Escalation to hurt the Macroeconomy

Sinha says India attacked the terror installations with a view that Pakistan will behave responsibly, but it chose to escalate. “War has its own costs. It does not come free,” Sinha says underlining that a full blown conflict will have macroeconomic ramifications.  

“FY26 Budget allocations will have to be reworked as they were considering peace time. A number of expenditures will have to be curtailed, or diverted. Capex will have to be postponed,” Sinha says.  

Bhanumurthy also points to the macro risks in case the situation blows out of control. “Defence Budget, implied pressure on the overall fiscal deficit and impact on the government’s productive expenditure are the key areas to look at if the situation escalates,” said Bhanumurthy.

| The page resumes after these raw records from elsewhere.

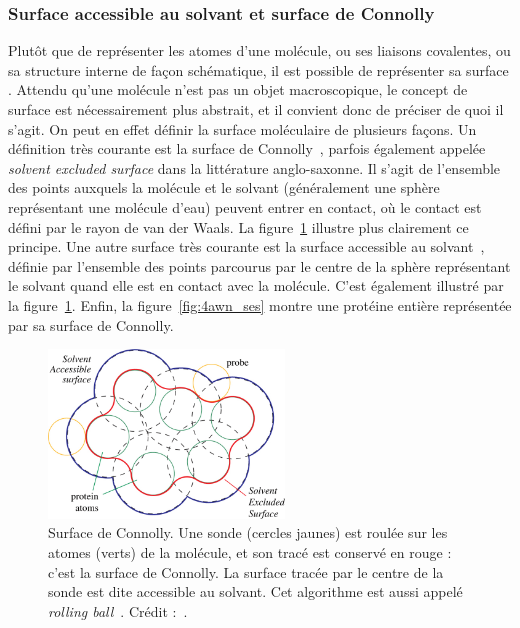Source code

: \begin{appendices}
	\subsubsection{Surface accessible au solvant et surface de Connolly}
	Plutôt que de représenter les atomes d'une molécule, ou ses liaisons covalentes, ou sa structure interne de façon schématique, il est possible de représenter sa \og surface \fg{}. Attendu qu'une molécule n'est pas un objet macroscopique, le concept de surface est nécessairement plus abstrait, et il convient donc de préciser de quoi il s'agit. On peut en effet définir la surface moléculaire de plusieurs façons. Un définition très courante est la surface de Connolly~\cite{connolly1983analytical}, parfois également appelée \emph{solvent excluded surface} dans la littérature anglo-saxonne. Il s'agit de l'ensemble des points auxquels la molécule et \og le solvant \fg{} (généralement une sphère représentant une molécule d'eau) peuvent entrer en contact, où le contact est défini par le rayon de van der Waals. La figure~\ref{fig:connolly} illustre plus clairement ce principe. Une autre surface très courante est la surface accessible au solvant~\cite{lee1971interpretation}, définie par l'ensemble des points parcourus par le centre de la sphère représentant le solvant quand elle est en contact avec la molécule. C'est également illustré par la figure~\ref{fig:connolly}. Enfin, la figure~\ref{fig:4awn_ses} montre une protéine entière représentée par sa surface de Connolly.
	
	\begin{figure}[htbp]
		\centering
		\includegraphics[width=0.56\textwidth]{figures/ch1/connolly}
		\caption[Surface de Connolly et accessible au solvant]{Surface de Connolly. Une sonde (cercles jaunes) est \og roulée \fg{} sur les atomes (verts) de la molécule, et son tracé est conservé en rouge : c'est la surface de Connolly. La surface tracée par le centre de la sonde est dite accessible au solvant. Cet algorithme est aussi appelé \emph{rolling ball}~\cite{shrake1973environment, connolly1983analytical, connolly1993molecular}. Crédit :~\cite{krone2009interactive}.}
		\label{fig:connolly}
	\end{figure}
		

\end{appendices}
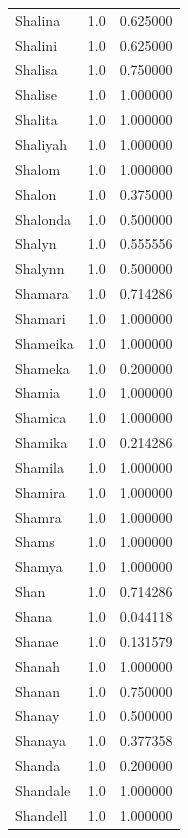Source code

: \documentclass[
  letterpaper,
  DIV=11,
  numbers=noendperiod]{scrreprt}
\begin{document}
\begin{tabular}{lrr}
Shalina         &   1.0 &   0.625000 \\
Shalini         &   1.0 &   0.625000 \\
Shalisa         &   1.0 &   0.750000 \\
Shalise         &   1.0 &   1.000000 \\
Shalita         &   1.0 &   1.000000 \\
Shaliyah        &   1.0 &   1.000000 \\
Shalom          &   1.0 &   1.000000 \\
Shalon          &   1.0 &   0.375000 \\
Shalonda        &   1.0 &   0.500000 \\
Shalyn          &   1.0 &   0.555556 \\
Shalynn         &   1.0 &   0.500000 \\
Shamara         &   1.0 &   0.714286 \\
Shamari         &   1.0 &   1.000000 \\
Shameika        &   1.0 &   1.000000 \\
Shameka         &   1.0 &   0.200000 \\
Shamia          &   1.0 &   1.000000 \\
Shamica         &   1.0 &   1.000000 \\
Shamika         &   1.0 &   0.214286 \\
Shamila         &   1.0 &   1.000000 \\
Shamira         &   1.0 &   1.000000 \\
Shamra          &   1.0 &   1.000000 \\
Shams           &   1.0 &   1.000000 \\
Shamya          &   1.0 &   1.000000 \\
Shan            &   1.0 &   0.714286 \\
Shana           &   1.0 &   0.044118 \\
Shanae          &   1.0 &   0.131579 \\
Shanah          &   1.0 &   1.000000 \\
Shanan          &   1.0 &   0.750000 \\
Shanay          &   1.0 &   0.500000 \\
Shanaya         &   1.0 &   0.377358 \\
Shanda          &   1.0 &   0.200000 \\
Shandale        &   1.0 &   1.000000 \\
Shandell        &   1.0 &   1.000000 \\

\end{tabular}
\end{document}
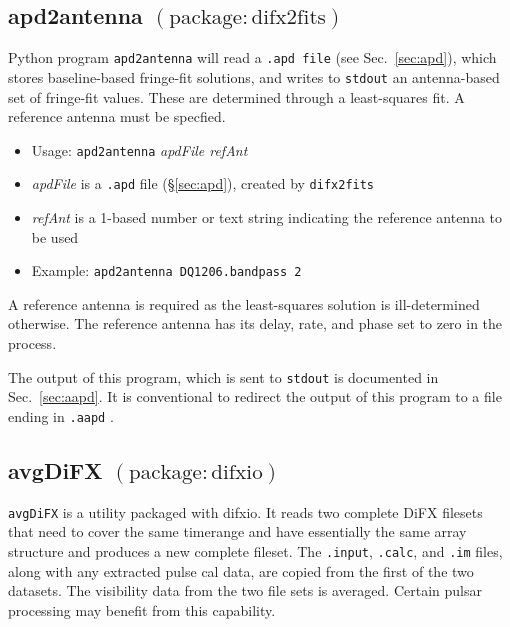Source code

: \subsection{apd2antenna {\small $\mathrm{(package: difx2fits)}$}} \label{sec:apd2antenna}

Python program {\tt apd2antenna} will read a {\tt .apd file} (see Sec.~\ref{sec:apd}), which stores baseline-based fringe-fit solutions, and writes to {\tt stdout} an antenna-based set of fringe-fit values.
These are determined through a least-squares fit.
A reference antenna must be specfied.

\begin{itemize}
\item[] Usage: {\tt apd2antenna} {\em apdFile refAnt}
\item[] {\em apdFile} is a {\tt .apd} file (\S\ref{sec:apd}), created by {\tt difx2fits}
\item[] {\em refAnt} is a 1-based number or text string indicating the reference antenna to be used
\item[] Example: {\tt apd2antenna DQ1206.bandpass 2} 
\end{itemize}

A reference antenna is required as the least-squares solution is ill-determined otherwise.
The reference antenna has its delay, rate, and phase set to zero in the process.

The output of this program, which is sent to {\tt stdout} is documented in Sec.~\ref{sec:aapd}.
It is conventional to redirect the output of this program to a file ending in {\tt .aapd} .






\subsection{avgDiFX {\small $\mathrm{(package: difxio)}$}} \label{sec:avgDiFX}

{\tt avgDiFX} is a utility packaged with difxio.
It reads two complete DiFX filesets that need to cover the same timerange and have essentially the same array structure and produces a new complete fileset.
The {\tt .input}, {\tt .calc}, and {\tt .im} files, along with any extracted pulse cal data, are copied from the first of the two datasets.
The visibility data from the two file sets is averaged.
Certain pulsar processing may benefit from this capability.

Inflation is yet another major concern. “Supply disruptions during the heightened conflict will have an impact on inflation. It will impact accommodative stance on rate cuts, cost of capital may go up. GDP growth, which has already been impacted by the tariff war, will be impacted even more,” said Sinha.

“There would be rationing of public services to security side. And we also need to see how oil producing countries react. Pakistan has cordial relations with oil exporting countries, except Qatar. We will have to see whether that leads to any pressure on the oil imports and consequent impact on the exchange rate,” Bhanumurthy said.  

High sovereign debt and imposition of cess are also the key risks to the macroeconomy. “Government will have mobilise extra resources for the war. It could be debt, but past experience shows that mostly cess—war cess, defence cess—has been resorted to. Investments will also be on hold as the corporate sector will be cautious about the demand,” Sinha added.  

It may be noted that ratings agencies are watchful and have even indicated there could be ramifications.  S&P Global Ratings has said the India-Pakistan confrontation poses credit risks to both the countries and could put downward pressure on their sovereign credit ratings.